Anti-nuclear campaigners from all over Britain are converging on Somerset today for a mass rally to be followed on Monday by a ‘mass trespass’ at the proposed site of the Hinkley C nuclear power station.
Today hundreds of protesters are due to help to wheel symbolic barrels of radioactive waste through the streets of nearby Bridgwater.
Campaigners say the rally aims to highlight the stockpile of used nuclear fuel that will be stored at Hinkley Point if the new power station gets the green light.
It will be addressed by ex-nuclear workers, local residents, band Seize The Day, and guests from Fukushima and the anti-nuclear movement in India.
Theo Simon will read a statement prepared from the notes of Crispin Aubrey, the local Stop Hinkley campaign founder who died last week while organising the event.
On Monday, the new leader of the Green party, Natalie Bennett will be joining the mass trespass when protesters aim to scale the fence surrounding the land designated for the new power station to plant seeds to symbolise their hope that a third nuclear plant will not be built on the site and the land revert to nature.

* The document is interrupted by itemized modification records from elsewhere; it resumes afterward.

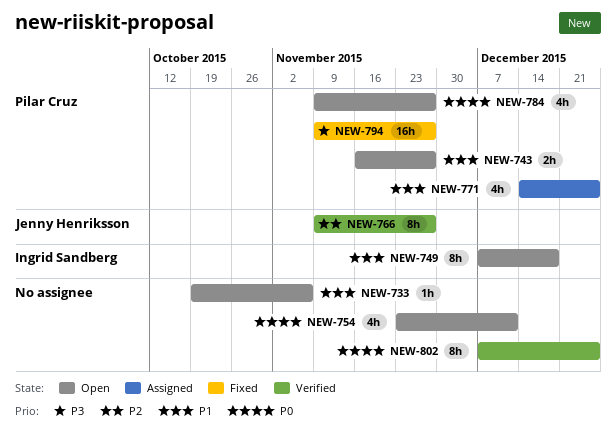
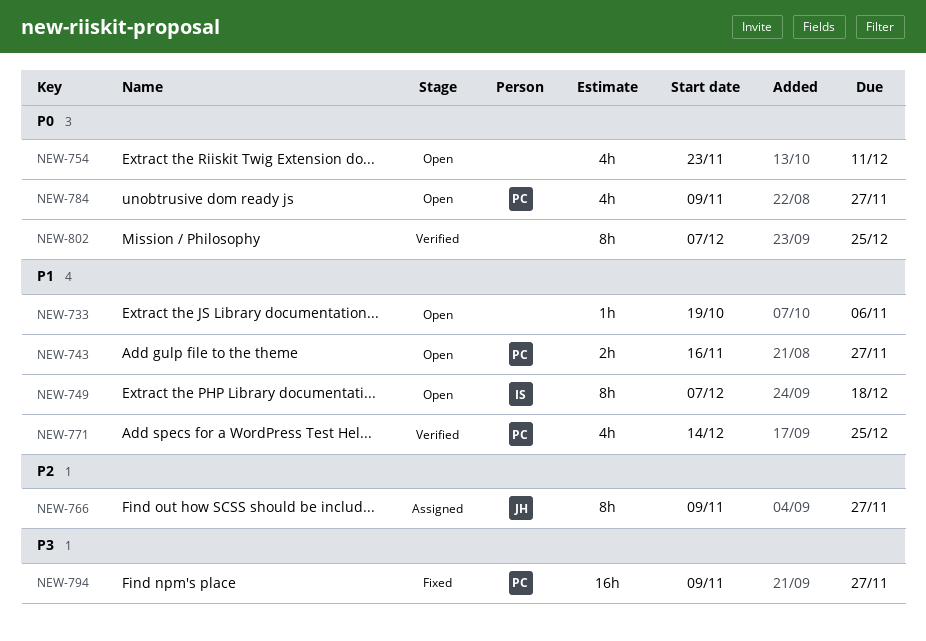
NEW-766, status: Verified -> Assigned
NEW-771, status: Assigned -> Verified

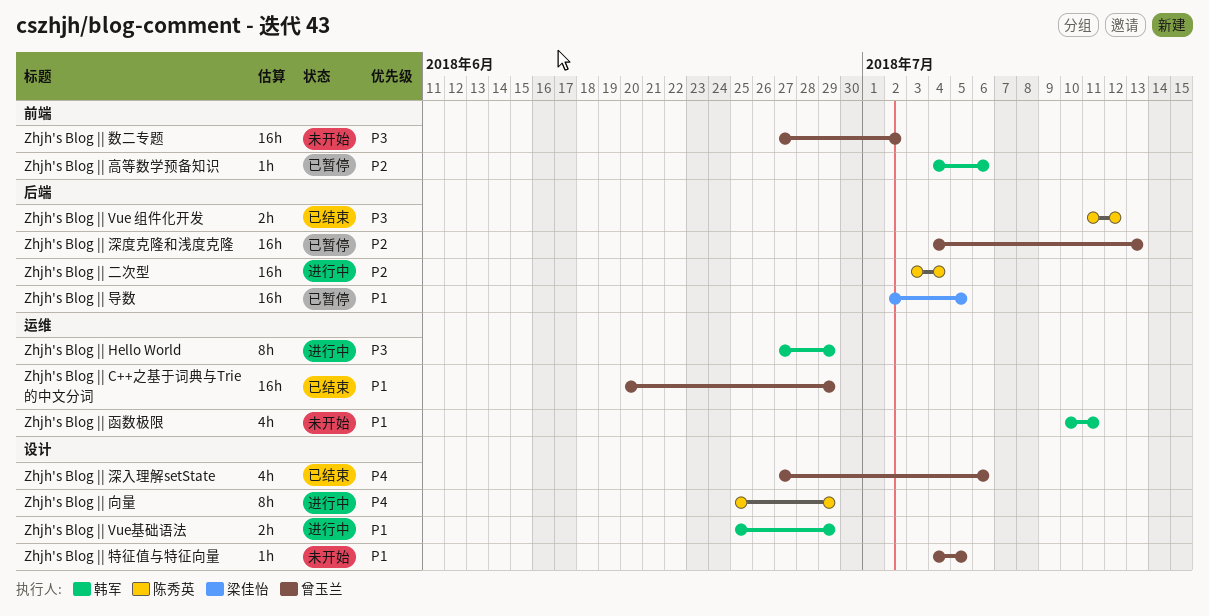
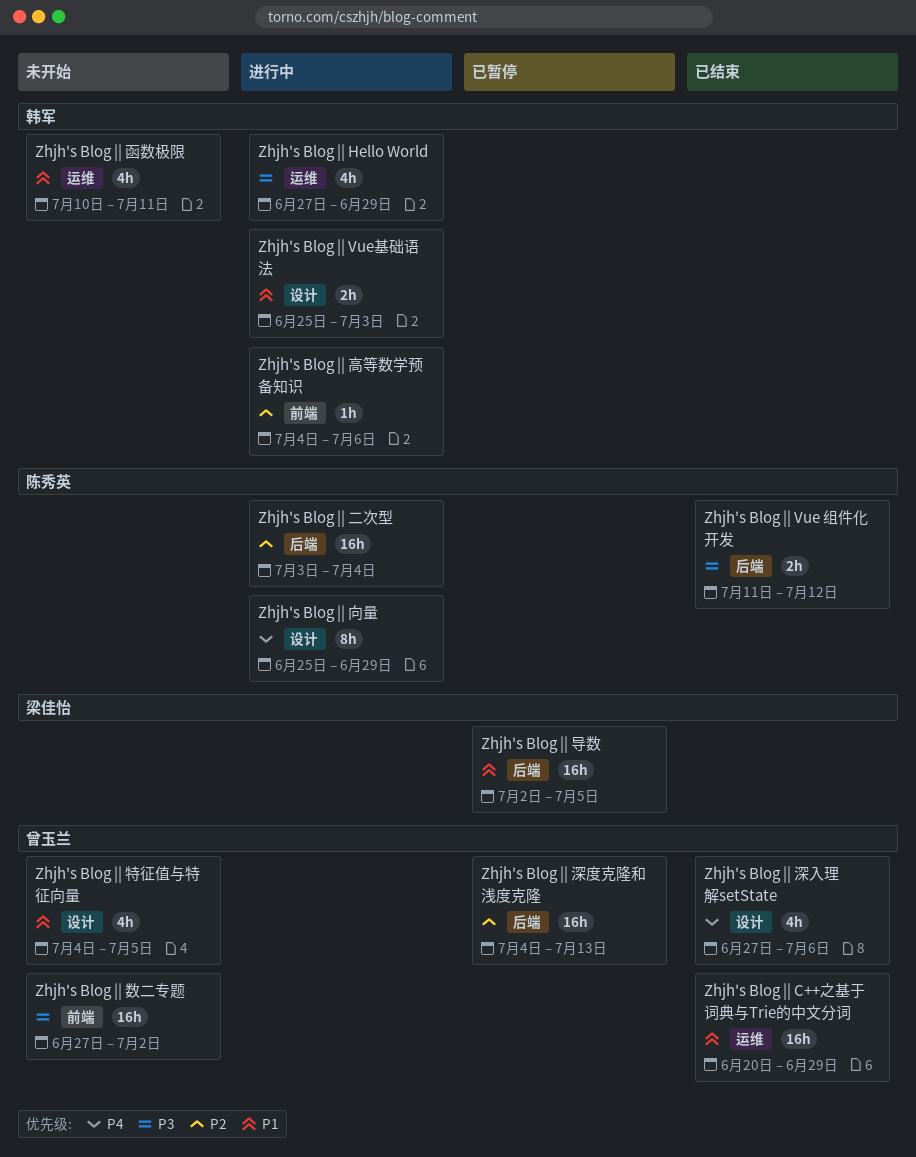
Zhjh's Blog || Hello World, estimate: 8h -> 4h
Zhjh's Blog || Vue基础语法, due: Jun 29 -> Jul 3
Zhjh's Blog || 特征值与特征向量, estimate: 1h -> 4h
Zhjh's Blog || 高等数学预备知识, status: 已暂停 -> 进行中

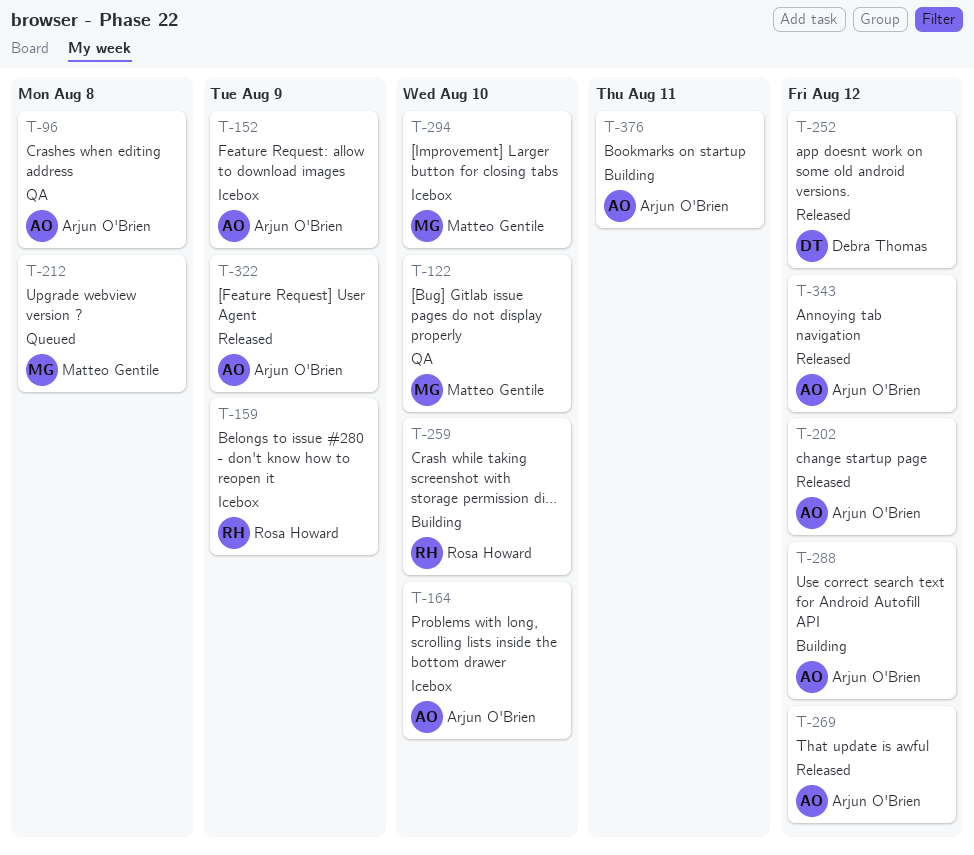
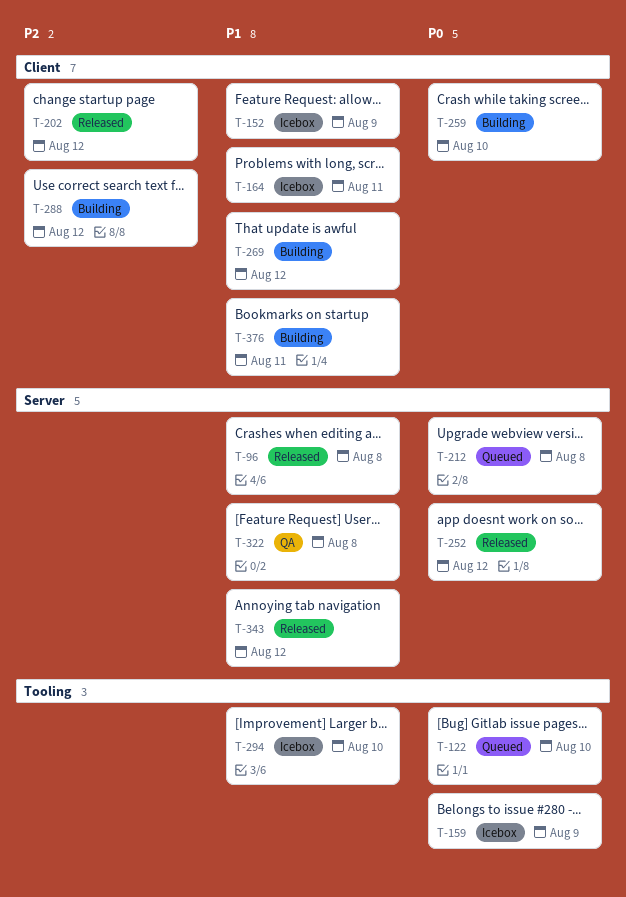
T-96, status: QA -> Released
T-122, status: QA -> Queued
T-164, due: Aug 10 -> Aug 11
T-269, status: Released -> Building
T-322, status: Released -> QA
T-322, due: Aug 9 -> Aug 8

Campaigners say they expect arrests.
Yesterday EDF, which runs the existing nuclear plant and wants to build the new twin reactor plant said: “We respect the rights of individuals to peaceful and lawful protest, however, we are also mindful of the pressure these events can place on the local community with whom we have strong links.
“Working alongside the relevant authorities, we have made efforts to minimise any potential impact on local residents while allowing the protesters who have travelled here today to have their say.”
Yesterday campaigners raised a temporary barn at the centre of their camp, on what they say is common land at North Wick Moor.
Activist Nikki Clarke said: ”EDF have demolished the historic barns and bat-roosts on the Hinkley C site, so we have raised a new one here, and we will keep coming back until these plans for a new radioactive waste factory have been abandoned.”
Stop New Nuclear member Theo Simon said: “This week has not been good for new nuclear in the UK. Chinese investors have pulled out, councillors in Cumbria have delayed a decision on storing future radioactive waste, and a report by Europe’s Energy Commission said the existing reactors across Europe will need a further £25 billion to make them safe.
“Nuclear is dead in the water and will only go ahead if corporations like EDF can get public subsidies from consumers and workers’ taxes– but that is like turkeys voting for Christmas.”
EDF said: “As the Government has said, the UK continues to need new nuclear power. We also greatly appreciate the support of the large majority of local residents who recognise the contribution we make to the area and the benefits that a new power station would bring to Somerset.
"Hinkley Point C is expected to generate a £100 million annual boost to the South West economy."